TASKS
- 1) In the passage about models of the Earth-Moon history, how many parameters does the IMCCE team's model have?
- 2) From the passage about models of the Earth-Moon history, quote the text starting at "For the data, several" and ending at "these empirical models.".
- 3) Write what comes next in the passage about models of the Earth-Moon history, picking up after its final sentence.

For the data, several stratigraphic sequences have been considered to record the past rotation state of the Earth. Among them, the tidal rhythmites, related to the variation of the tidal deposition between neap and spring tides, or the cyclostratigraphic records which allow deriving the Earth precession rate from the Milankovitch cycles record. Nevertheless, the adequate sequences are still rare and their interpretations often controversial. In some cases, various groups analysing the same data reach incompatible results. Still, these data are used for the establishment of empirical models of the Earth-Moon history that are widely used today by geologists. As the geological data are used to establish the models, it is difficult to avoid circular arguments. Moreover, little physical insight is gained with these empirical models.

On the other hand, there has been recently quite an activity on the theoretical tidal models, with the elaboration of numerical model whose main objective is to fit the geological data, but up to now, these models fail to match the age of the Moon.

The approach of the research team from IMCCE (CNRS, Observatoire de Paris, University PSL, Sorbonne Université) is different. They deliberately avoided to take into account the geological data as they wanted a model that would be free from any circular reasoning. They considered an analytical model, similar to (Webb, 1982), but more refined, with a hemispheric continent that evolves backward in time towards a global ocean, taking into account the plate tectonic reconstruction in the first Ga. This induces a non-trivial analytic treatment that takes into account the continental drift. Still, this model has only two parameters, as in (Webb, 1982), or (Tyler, 2021). An exploration of the parameter space and a search for the best fit to the present rate of tidal dissipation, and the age of the Moon leads to a single solution, fitting these constraints extremely well.

This single solution agrees very well with most of the relevant geological data (In Fig.1, all available data are plotted, without any selection). Two points are of particular interest as they are obtained with careful cyclostratigraphic analyses: (Meyers and Malinverno, PNAS, 2018) at 1.4 Ga, and (Lantink et al., PNAS 2022) at 2.46 Ga. The agreement with those data points is amazing.

ENTRIES PROVIDED

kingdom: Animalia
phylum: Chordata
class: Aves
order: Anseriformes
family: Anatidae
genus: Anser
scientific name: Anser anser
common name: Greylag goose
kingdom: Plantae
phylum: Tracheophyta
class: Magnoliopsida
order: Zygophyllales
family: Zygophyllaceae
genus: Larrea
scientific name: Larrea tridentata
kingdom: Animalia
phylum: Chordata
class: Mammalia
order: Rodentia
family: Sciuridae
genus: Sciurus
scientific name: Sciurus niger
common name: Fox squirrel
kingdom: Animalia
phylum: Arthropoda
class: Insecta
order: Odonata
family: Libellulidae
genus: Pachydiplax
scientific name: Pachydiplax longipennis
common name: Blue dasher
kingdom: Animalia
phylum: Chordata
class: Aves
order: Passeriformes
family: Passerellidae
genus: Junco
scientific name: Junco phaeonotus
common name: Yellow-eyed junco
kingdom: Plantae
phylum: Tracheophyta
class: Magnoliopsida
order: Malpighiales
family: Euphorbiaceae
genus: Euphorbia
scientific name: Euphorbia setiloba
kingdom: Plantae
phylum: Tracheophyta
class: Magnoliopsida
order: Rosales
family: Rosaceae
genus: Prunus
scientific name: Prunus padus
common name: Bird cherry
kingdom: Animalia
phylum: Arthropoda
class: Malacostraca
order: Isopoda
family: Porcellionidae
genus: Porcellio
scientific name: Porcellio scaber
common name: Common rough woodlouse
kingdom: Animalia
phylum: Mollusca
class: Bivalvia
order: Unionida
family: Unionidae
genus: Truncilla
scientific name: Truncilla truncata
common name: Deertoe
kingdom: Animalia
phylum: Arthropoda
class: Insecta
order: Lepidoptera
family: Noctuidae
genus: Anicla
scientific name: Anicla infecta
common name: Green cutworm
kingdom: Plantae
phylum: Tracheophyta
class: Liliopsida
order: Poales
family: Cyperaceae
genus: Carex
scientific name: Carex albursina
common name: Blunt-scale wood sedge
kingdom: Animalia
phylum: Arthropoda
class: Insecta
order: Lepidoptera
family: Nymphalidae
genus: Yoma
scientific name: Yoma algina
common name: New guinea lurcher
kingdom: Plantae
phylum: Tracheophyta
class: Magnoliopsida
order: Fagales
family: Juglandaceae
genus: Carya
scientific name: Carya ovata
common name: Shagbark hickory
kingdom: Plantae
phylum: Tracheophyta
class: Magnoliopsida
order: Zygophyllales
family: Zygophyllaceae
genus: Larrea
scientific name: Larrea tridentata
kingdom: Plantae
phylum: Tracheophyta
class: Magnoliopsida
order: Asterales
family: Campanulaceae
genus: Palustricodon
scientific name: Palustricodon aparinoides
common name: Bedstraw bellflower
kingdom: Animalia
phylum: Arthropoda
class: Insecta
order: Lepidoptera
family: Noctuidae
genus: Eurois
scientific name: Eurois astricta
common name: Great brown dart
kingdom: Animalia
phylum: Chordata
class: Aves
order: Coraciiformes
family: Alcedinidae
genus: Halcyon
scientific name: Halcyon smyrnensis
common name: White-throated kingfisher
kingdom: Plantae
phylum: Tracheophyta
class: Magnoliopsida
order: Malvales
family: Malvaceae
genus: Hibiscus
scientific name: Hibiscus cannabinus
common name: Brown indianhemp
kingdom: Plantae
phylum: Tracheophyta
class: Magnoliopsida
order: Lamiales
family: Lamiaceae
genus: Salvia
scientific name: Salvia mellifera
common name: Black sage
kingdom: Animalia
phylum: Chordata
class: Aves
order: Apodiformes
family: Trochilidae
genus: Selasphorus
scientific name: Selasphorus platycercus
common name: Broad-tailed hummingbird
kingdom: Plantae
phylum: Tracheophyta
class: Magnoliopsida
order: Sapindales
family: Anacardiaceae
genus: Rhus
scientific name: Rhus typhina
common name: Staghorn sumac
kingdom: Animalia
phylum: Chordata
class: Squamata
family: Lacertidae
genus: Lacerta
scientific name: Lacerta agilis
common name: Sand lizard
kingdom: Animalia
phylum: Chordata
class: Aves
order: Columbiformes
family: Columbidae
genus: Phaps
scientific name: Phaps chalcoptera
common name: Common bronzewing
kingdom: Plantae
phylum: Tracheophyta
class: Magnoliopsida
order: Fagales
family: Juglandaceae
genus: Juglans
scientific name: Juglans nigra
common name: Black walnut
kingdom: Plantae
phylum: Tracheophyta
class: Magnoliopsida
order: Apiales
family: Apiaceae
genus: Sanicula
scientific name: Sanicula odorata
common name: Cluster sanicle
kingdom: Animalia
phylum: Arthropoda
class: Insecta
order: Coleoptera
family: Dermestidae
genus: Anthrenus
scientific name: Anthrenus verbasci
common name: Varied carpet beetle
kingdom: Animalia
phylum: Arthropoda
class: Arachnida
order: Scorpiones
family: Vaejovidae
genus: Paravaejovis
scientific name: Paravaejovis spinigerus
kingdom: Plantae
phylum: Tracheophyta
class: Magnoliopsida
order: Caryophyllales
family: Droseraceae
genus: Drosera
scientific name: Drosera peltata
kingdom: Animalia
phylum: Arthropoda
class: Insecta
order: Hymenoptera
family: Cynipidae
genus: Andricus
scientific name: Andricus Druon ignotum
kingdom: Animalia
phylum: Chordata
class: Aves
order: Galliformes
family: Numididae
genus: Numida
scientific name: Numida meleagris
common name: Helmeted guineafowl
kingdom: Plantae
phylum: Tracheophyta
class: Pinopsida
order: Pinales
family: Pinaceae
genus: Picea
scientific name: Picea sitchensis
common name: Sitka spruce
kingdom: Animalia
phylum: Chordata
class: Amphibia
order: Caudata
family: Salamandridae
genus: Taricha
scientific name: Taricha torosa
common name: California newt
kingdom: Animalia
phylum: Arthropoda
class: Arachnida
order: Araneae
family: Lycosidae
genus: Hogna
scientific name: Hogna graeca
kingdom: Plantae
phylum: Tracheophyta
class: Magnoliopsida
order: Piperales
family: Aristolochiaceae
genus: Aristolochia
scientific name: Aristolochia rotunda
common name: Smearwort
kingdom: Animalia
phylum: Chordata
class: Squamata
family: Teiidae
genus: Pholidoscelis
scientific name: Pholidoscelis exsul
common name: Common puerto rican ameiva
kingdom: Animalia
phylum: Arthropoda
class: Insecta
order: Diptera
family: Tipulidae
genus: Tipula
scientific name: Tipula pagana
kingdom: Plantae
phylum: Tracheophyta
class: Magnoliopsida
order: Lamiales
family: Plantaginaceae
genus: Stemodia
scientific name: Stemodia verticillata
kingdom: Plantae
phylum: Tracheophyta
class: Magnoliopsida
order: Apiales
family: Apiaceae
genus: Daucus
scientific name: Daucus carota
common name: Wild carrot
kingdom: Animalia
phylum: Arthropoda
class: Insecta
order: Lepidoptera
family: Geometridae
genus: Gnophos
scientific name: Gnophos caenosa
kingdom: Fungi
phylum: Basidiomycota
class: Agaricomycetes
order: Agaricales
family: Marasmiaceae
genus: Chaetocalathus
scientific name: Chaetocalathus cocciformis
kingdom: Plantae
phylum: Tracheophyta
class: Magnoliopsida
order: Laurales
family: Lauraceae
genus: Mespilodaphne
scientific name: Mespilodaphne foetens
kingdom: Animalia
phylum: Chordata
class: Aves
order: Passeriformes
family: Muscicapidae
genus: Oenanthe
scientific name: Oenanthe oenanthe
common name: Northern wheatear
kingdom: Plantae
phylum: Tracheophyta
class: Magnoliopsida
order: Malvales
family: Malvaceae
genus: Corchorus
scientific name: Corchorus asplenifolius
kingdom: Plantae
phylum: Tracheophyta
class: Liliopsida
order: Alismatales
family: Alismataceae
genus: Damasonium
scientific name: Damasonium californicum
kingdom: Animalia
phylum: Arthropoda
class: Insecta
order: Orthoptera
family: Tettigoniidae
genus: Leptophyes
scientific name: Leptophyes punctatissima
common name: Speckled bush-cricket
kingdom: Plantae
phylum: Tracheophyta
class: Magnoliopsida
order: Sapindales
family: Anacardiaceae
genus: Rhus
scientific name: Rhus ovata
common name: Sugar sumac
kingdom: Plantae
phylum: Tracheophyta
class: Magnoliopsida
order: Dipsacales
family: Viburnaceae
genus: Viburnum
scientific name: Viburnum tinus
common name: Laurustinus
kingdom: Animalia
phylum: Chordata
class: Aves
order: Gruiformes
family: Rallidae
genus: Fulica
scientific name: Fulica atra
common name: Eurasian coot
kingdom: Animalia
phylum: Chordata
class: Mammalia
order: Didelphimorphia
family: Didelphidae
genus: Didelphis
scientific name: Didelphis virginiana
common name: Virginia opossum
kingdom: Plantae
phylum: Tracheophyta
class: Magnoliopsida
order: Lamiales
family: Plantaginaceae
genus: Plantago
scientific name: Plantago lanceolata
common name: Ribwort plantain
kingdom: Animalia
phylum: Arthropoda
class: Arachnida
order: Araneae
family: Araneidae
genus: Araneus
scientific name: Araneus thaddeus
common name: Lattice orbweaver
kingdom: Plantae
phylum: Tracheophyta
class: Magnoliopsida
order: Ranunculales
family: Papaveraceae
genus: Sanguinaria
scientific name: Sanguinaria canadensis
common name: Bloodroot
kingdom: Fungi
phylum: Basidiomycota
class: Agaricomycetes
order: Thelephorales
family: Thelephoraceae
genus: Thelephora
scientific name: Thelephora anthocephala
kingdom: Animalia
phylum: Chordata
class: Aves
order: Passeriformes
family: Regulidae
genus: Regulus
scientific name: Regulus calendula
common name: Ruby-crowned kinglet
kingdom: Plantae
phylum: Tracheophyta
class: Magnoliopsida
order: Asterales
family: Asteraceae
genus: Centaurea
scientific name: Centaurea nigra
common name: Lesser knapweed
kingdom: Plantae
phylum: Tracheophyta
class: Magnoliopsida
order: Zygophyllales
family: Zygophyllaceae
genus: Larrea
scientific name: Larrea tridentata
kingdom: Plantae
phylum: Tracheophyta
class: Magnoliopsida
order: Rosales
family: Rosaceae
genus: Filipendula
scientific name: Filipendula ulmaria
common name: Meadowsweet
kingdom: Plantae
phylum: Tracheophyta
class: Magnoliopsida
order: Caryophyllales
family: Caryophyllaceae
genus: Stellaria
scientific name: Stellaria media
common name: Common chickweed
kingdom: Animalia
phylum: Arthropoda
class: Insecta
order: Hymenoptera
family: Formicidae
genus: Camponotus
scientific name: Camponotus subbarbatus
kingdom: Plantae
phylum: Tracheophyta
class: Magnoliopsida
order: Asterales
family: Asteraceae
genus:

ANSWERS BY TASK
- 1) Two.

- 2)
For the data, several stratigraphic sequences have been considered to record the past rotation state of the Earth. Among them, the tidal rhythmites, related to the variation of the tidal deposition between neap and spring tides, or the cyclostratigraphic records which allow deriving the Earth precession rate from the Milankovitch cycles record. Nevertheless, the adequate sequences are still rare and their interpretations often controversial. In some cases, various groups analysing the same data reach incompatible results. Still, these data are used for the establishment of empirical models of the Earth-Moon history that are widely used today by geologists. As the geological data are used to establish the models, it is difficult to avoid circular arguments. Moreover, little physical insight is gained with these empirical models.

- 3)
This study is interdisciplinary and will have a broad impact in several fields (geophysics, geology, astronomy). It provides the first physical model of the Earth-Moon evolution that perfectly agrees with the present tidal dissipation and the age of the Moon, solving a fifty-year-old paradox. Moreover, this model fits very well with the available geological data. It will thus most probably become the standard reference for geoscientific studies. This study demonstrates that the cyclostratigraphic approach is very relevant for retrieving the past rotational state of the Earth and should consolidate the whole cyclostratigraphic field. This model differs from the previously published ones by allowing resonances of larger amplitudes. This is essential in the fit of the present dissipation rate. This result will thus also consolidate the oceanic tidal theory, showing the important effect of the oceanic resonances. Furthermore, it can be generalised to oceanic tides in extrasolar planets.

This work was supported by the ANR AstroMeso and the ERC AstroGeo.

Figure 1 – Evolution of the Earth-Moon distance over time. The Earth-Moon distance, aM, is plotted for the three models with the best fit parameters. All solutions properly fit the present tidal dissipation rate and the age of the Moon, but only the present combined model fits also with the best available geological data (tidal rhythmites and cyclostratigraphic records). The shaded envelope corresponds to the parameter uncertainty in the combined model. Credits M. Farhat et al., 2022

Reference

M. Farhat, P. Auclair-Desrotour, G. Boué, J. Laskar, 2022, « The resonant tidal evolution of the Earth-Moon distance », A&A Letters.